Records from a collection:
- Opening Delimiter -
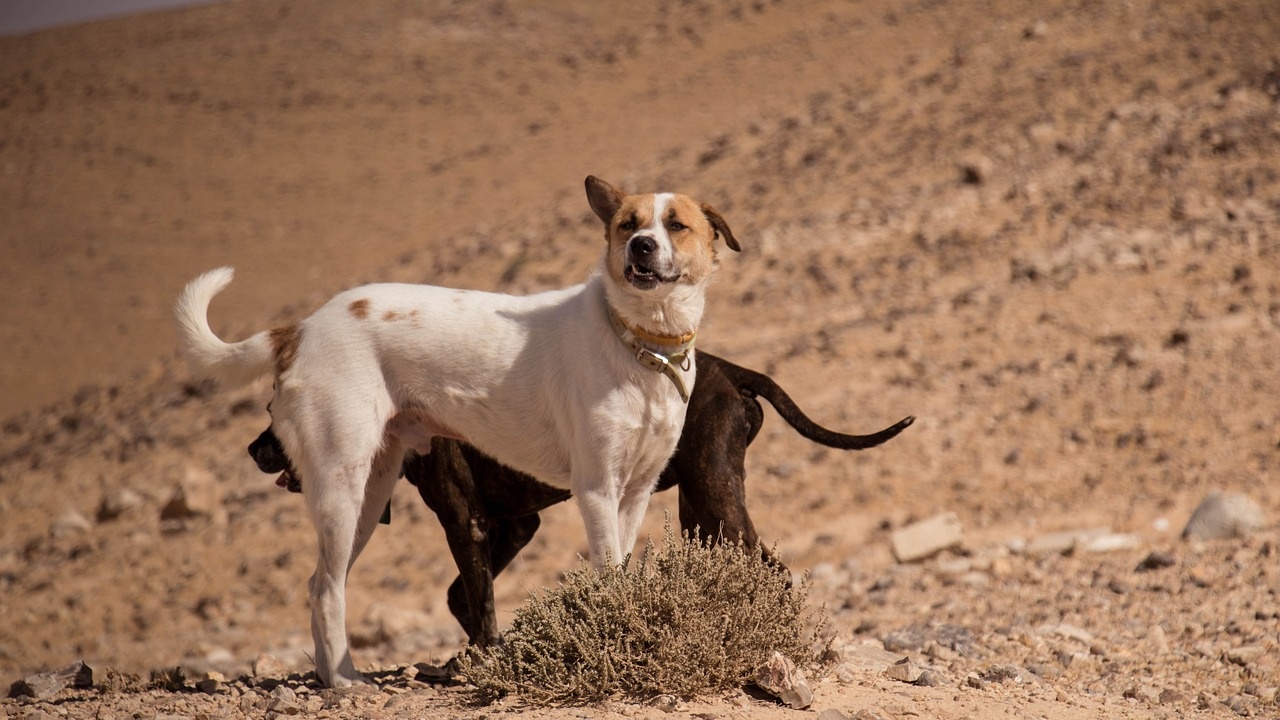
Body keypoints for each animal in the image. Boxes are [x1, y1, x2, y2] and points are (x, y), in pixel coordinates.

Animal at [175, 174, 747, 681]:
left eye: (675, 225)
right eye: (628, 224)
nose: (642, 247)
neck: (640, 342)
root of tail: (303, 327)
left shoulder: (636, 491)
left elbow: (622, 570)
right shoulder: (595, 489)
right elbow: (606, 575)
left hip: (371, 493)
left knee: (321, 580)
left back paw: (332, 676)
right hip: (341, 484)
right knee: (326, 587)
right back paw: (343, 683)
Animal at [249, 351, 911, 645]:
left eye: (282, 412)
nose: (255, 449)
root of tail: (728, 367)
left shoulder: (467, 522)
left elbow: (476, 595)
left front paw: (484, 656)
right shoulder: (513, 525)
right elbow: (464, 594)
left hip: (713, 495)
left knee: (771, 567)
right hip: (698, 509)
- Closing Delimiter -
◆ DIRECTIONS ◆
In the data above, start at the line that has "nose: (642, 247)", stop after the line that has "right knee: (326, 587)", and print every line in between exactly as it stands.

◆ REPLY TO THE EXERCISE ◆
nose: (642, 247)
neck: (640, 342)
root of tail: (303, 327)
left shoulder: (636, 491)
left elbow: (622, 570)
right shoulder: (595, 489)
right elbow: (606, 575)
left hip: (371, 493)
left knee: (321, 580)
left back paw: (332, 676)
right hip: (341, 484)
right knee: (326, 587)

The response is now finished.